— WHAT YOU ARE ASKED TO DO —
For the copy, please give all of the data again exactly and leave the pictures out.

— TASK INPUT —

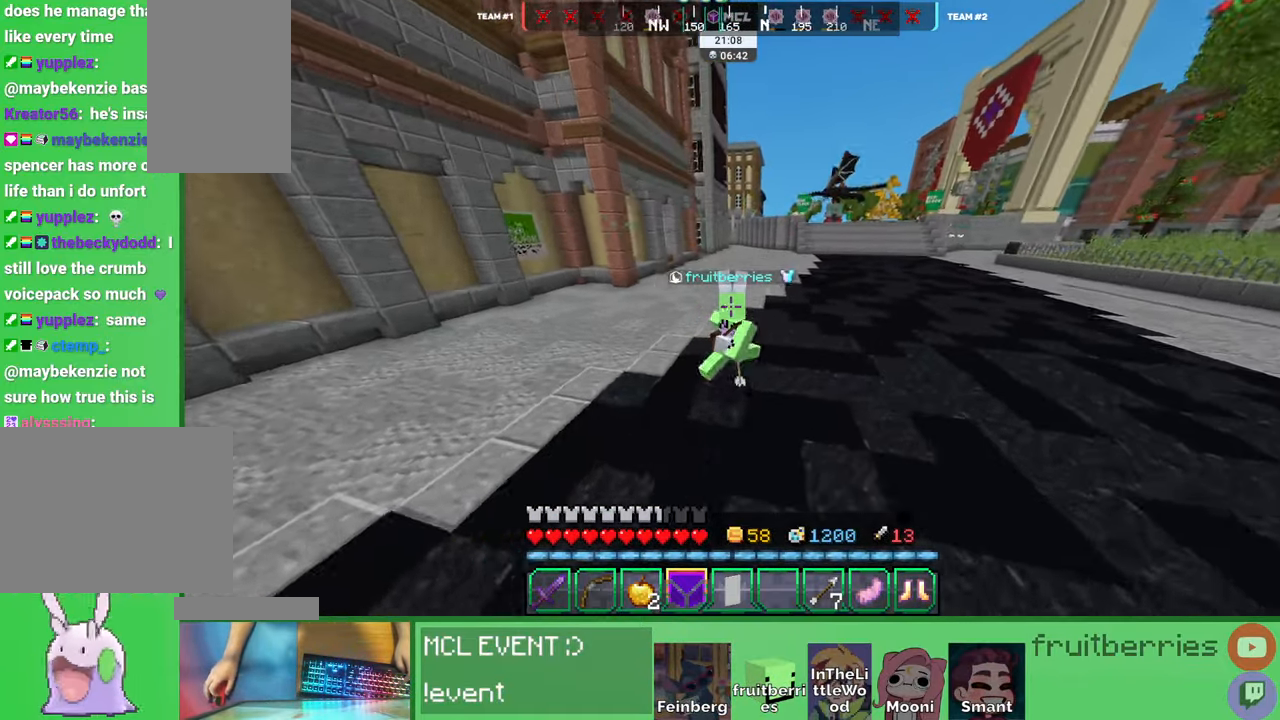
{"keys": ["d", "space", "w"], "mouse": [], "events": [[316, "space", "up"], [483, "space", "down"]]}
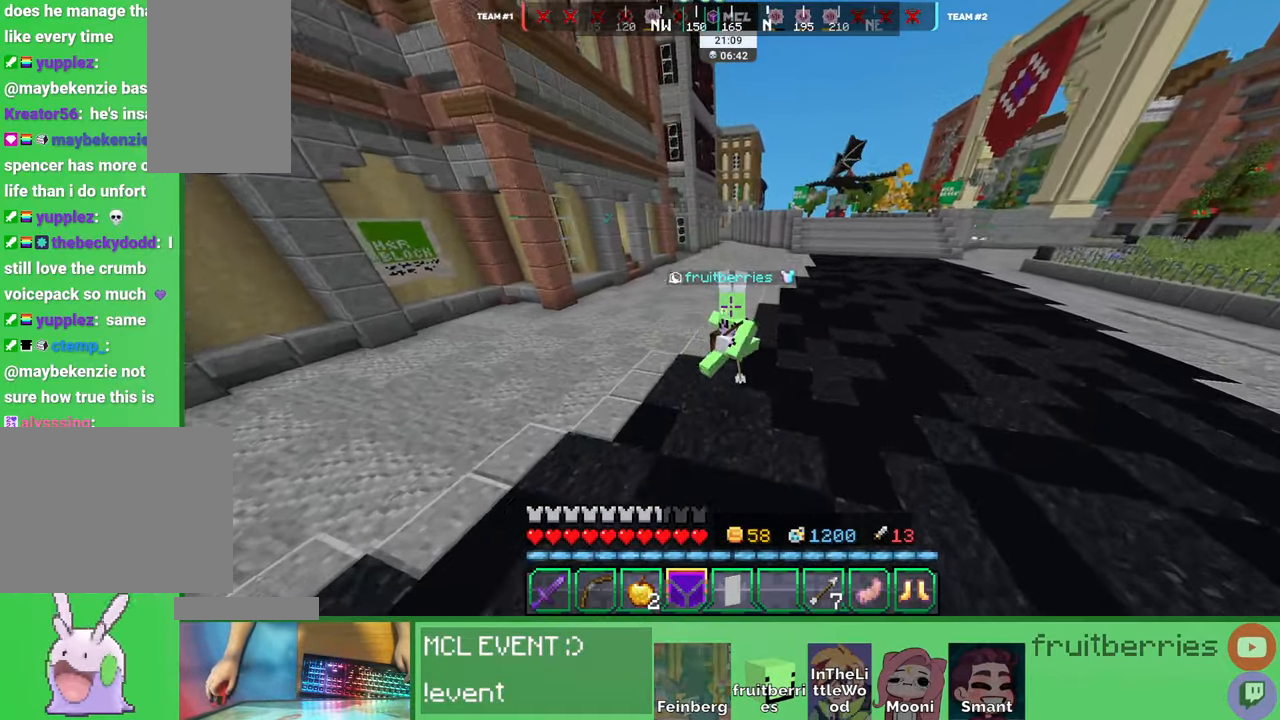
{"keys": ["d", "w"], "mouse": [], "events": [[416, "space", "up"]]}
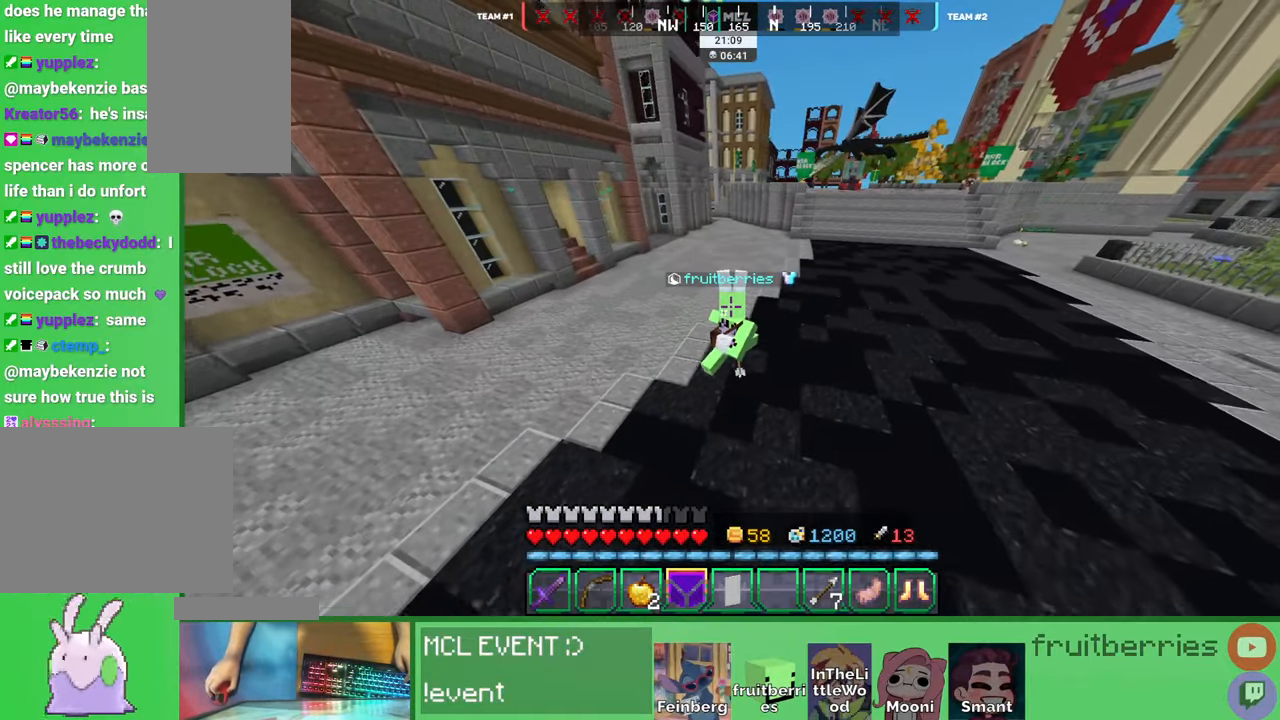
{"keys": ["d", "w"], "mouse": [], "events": [[183, "space", "down"], [500, "space", "up"]]}
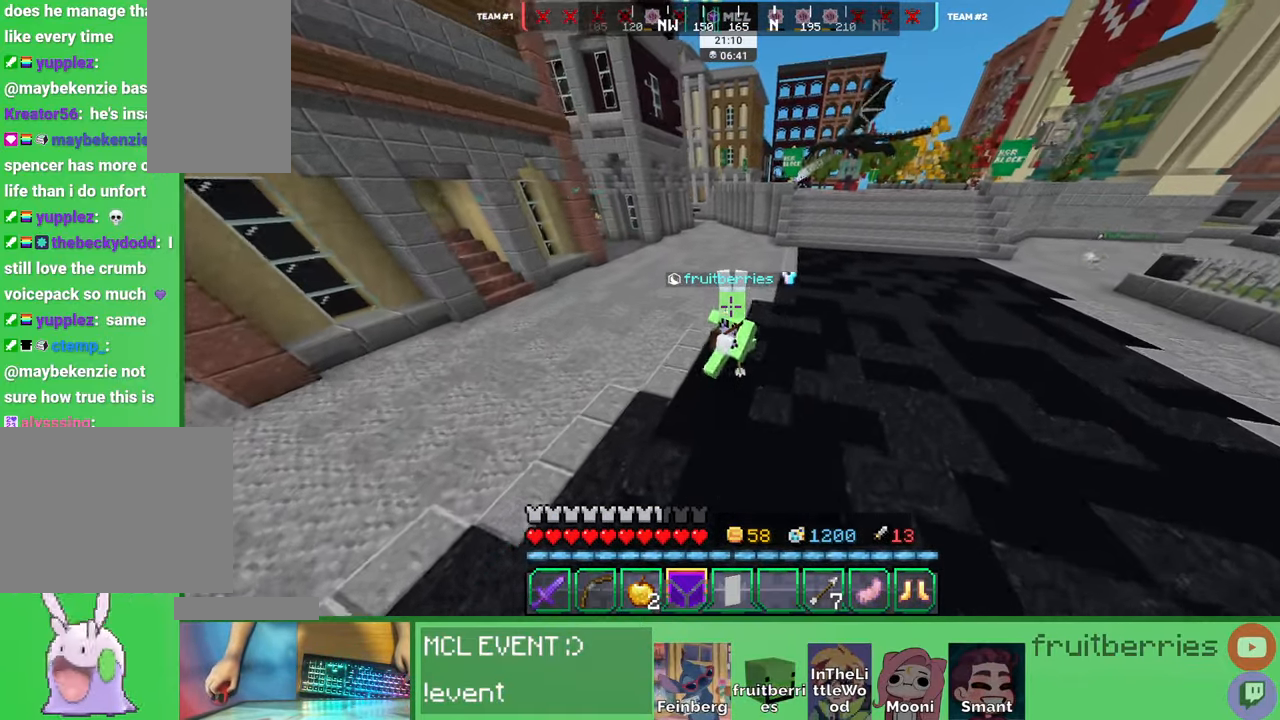
{"keys": ["d", "space", "w"], "mouse": [], "events": [[250, "space", "down"]]}
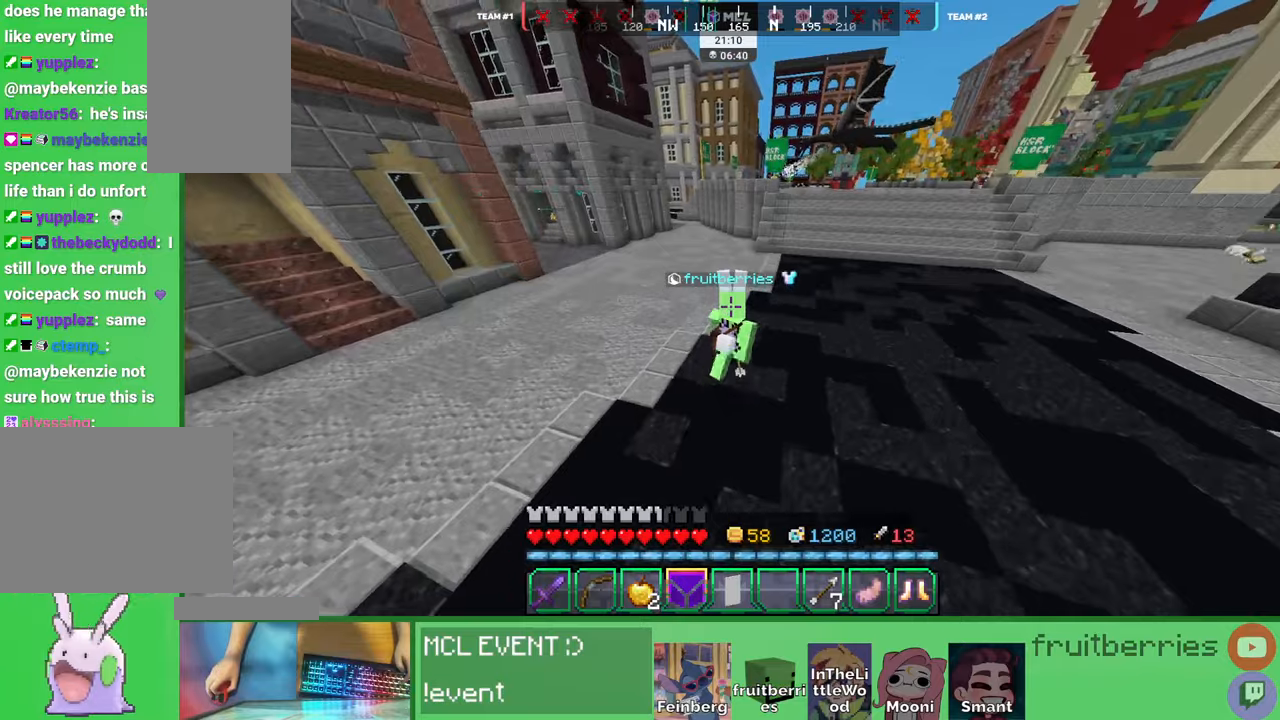
{"keys": ["d", "space", "w"], "mouse": [], "events": [[100, "space", "up"], [333, "space", "down"]]}
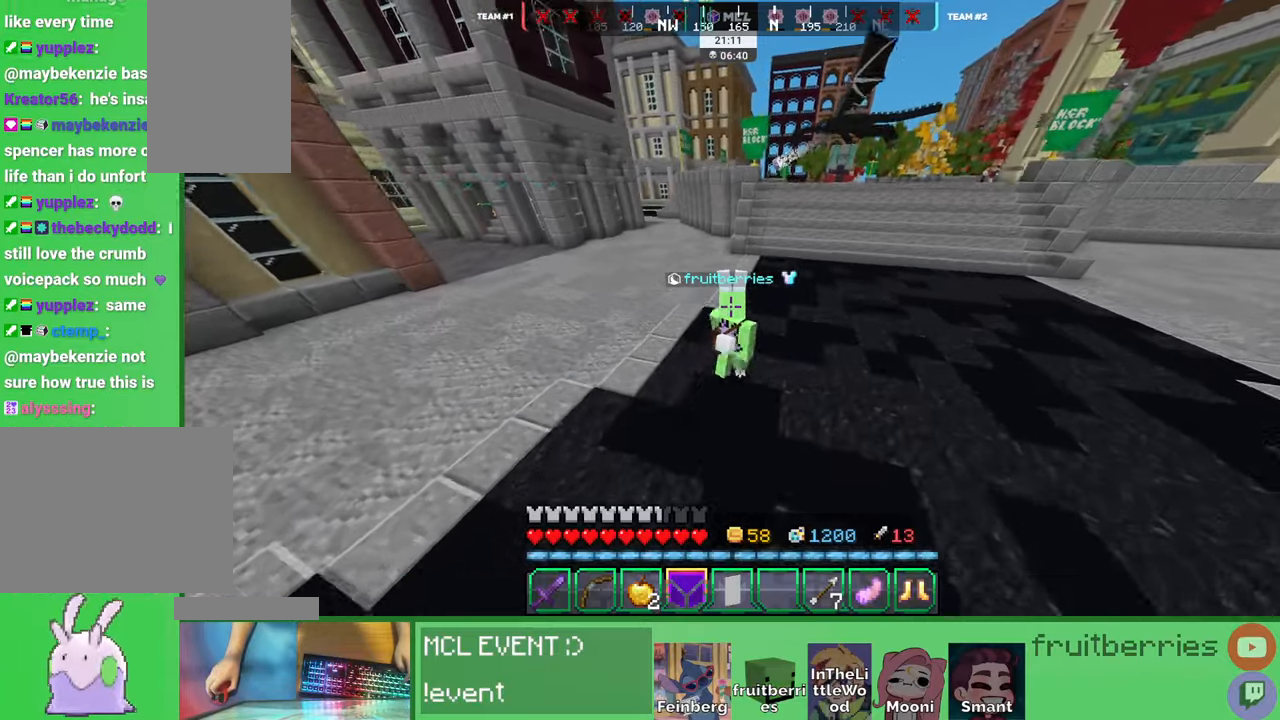
{"keys": ["d", "space", "w"], "mouse": [], "events": [[200, "space", "up"], [433, "space", "down"]]}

— FINISHED TASK —
{"keys": ["d", "space", "w"], "mouse": [], "events": [[316, "space", "up"], [483, "space", "down"]]}
{"keys": ["d", "w"], "mouse": [], "events": [[416, "space", "up"]]}
{"keys": ["d", "w"], "mouse": [], "events": [[183, "space", "down"], [500, "space", "up"]]}
{"keys": ["d", "space", "w"], "mouse": [], "events": [[250, "space", "down"]]}
{"keys": ["d", "space", "w"], "mouse": [], "events": [[100, "space", "up"], [333, "space", "down"]]}
{"keys": ["d", "space", "w"], "mouse": [], "events": [[200, "space", "up"], [433, "space", "down"]]}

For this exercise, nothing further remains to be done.